Although some analysts have assumed that the Islamic State is not really interested in, or capable of, planning large-scale operations in the West, the British government says it has been tracking the "caliphate's" efforts in this regard for some time. The assault on multiple sites in Paris earlier this month was the organization's first successful large-scale terrorist attack in Europe, but Abu Bakr al Baghdadi's jihadists had been targeting the West long beforehand.

"For several months now," one of the answers provided to the foreign affairs select committee reads, "UK security agencies have been monitoring the development of ISIL's external attack planning capacity, which seeks to target both the UK and our allies and partners around the world."

Cameron has repeatedly argued that the Islamic State is planning strikes in the UK and elsewhere in the West.

In September, he identified Reyaad Khan and Junaid Hussain, both of whom were killed in airstrikes, as "British nationals based in Syria who were involved in actively recruiting [Islamic State] sympathizers and seeking to orchestrate specific and barbaric attacks against the West, including directing a number of planned terrorist attacks right here in Britain, such as plots to attack high profile public commemorations, including those taking place this summer." Khan was killed in a Royal Air Force (RAF) drone strike on August 21, while Hussain perished in an American airstrike in Raqqa three days later, on August 24. [See LWJ report, Prime Minister says 2 British nationals killed in airstrikes were plotting attacks.]

In his recent testimony, Cameron cited a number of statistics to highlight the ongoing threat.
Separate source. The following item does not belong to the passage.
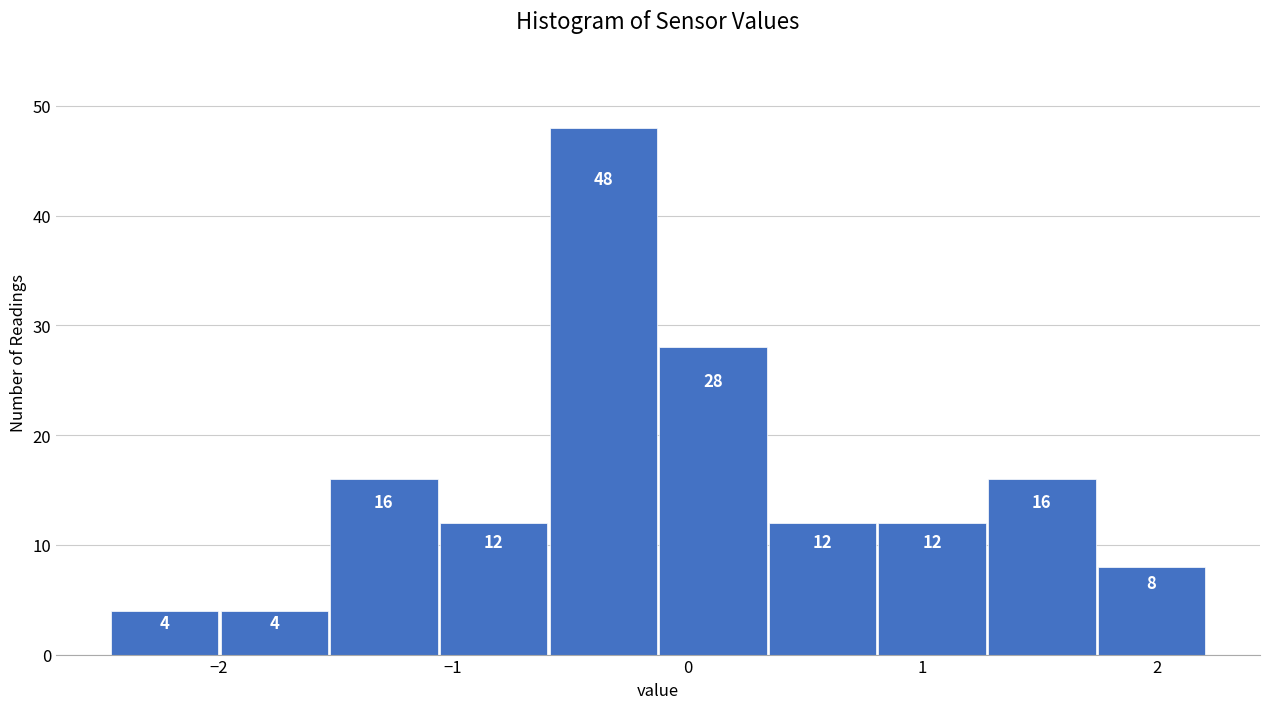

How tall is the bar that spans -1.5 to -1.1 on the x-axis? The bar edges are not printed on the chart, so give them approximately, as read against the axis.

16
He noted that the Islamic State "targets our young people, using sophisticated grooming techniques to lure them to Syria."

Approximately "800 British individuals of national security concern have traveled to Syria since the conflict began" and "[m]any have joined ISIL and other terrorist groups."

"Of those who are known to have traveled," Cameron claimed, "about half have returned" and "many of those who remain in Syria, pose a threat to our security."

According to Cameron, there "were 299 arrests in the UK in the year ending 31 March 2015 for terrorism-related offenses," which is "an increase of 31% compared with the previous year and the highest number since data collection began in 2001."

Britain has already increased its role in Iraq, where Cameron claims "Iraqi forces have halted ISIL's advance and recovered 30% of the territory it had captured." There is no doubt the Islamic State has suffered some key losses in Sinjar, Tikrit and Baiji. But it is not clear if these losses constitute 30 percent of its total territorial holdings, as Cameron claimed, because the jihadists still control Mosul and other significant areas.

Regardless, Cameron argued that any strategy to combat the Islamic State makes little sense if the "caliphate" is not confronted in its de facto capital of Raqqa.

"As pressure on ISIL in Iraq has grown, and as we have learned more about the threat that ISIL poses to Britain and our allies, we have increasingly been confronted by a significant handicap in our ability to respond to that threat: the fact that British Forces are currently restricted to taking direct military action against ISIL only in Iraq," Cameron pointed out.

"This restriction has never made military sense." Cameron elaborated: "ISIL does not recognize the border between Syria and Iraq," as "it operates in a single ungoverned space that straddles both countries." Moreover, the group's "practical and ideological headquarters are in Raqqa…from where it conducts its attack planning, operations and recruitment."

Cameron made a strong call to action, saying the West does "not have the luxury of being able to wait until the Syrian conflict is resolved before tackling ISIL."

"Nor should we wait until an attack takes place here: we should act in advance, recognizing that there are inherent risks in any course," Cameron wrote to parliament.

"There will be those who say that the UK might become more of a target by taking a greater role in the international effort to counter ISIL," Cameron noted. "The reality is that the threat posed by ISIL to the UK is already very high. ISIL already views the UK, along with other Western countries, as a legitimate target for its attacks."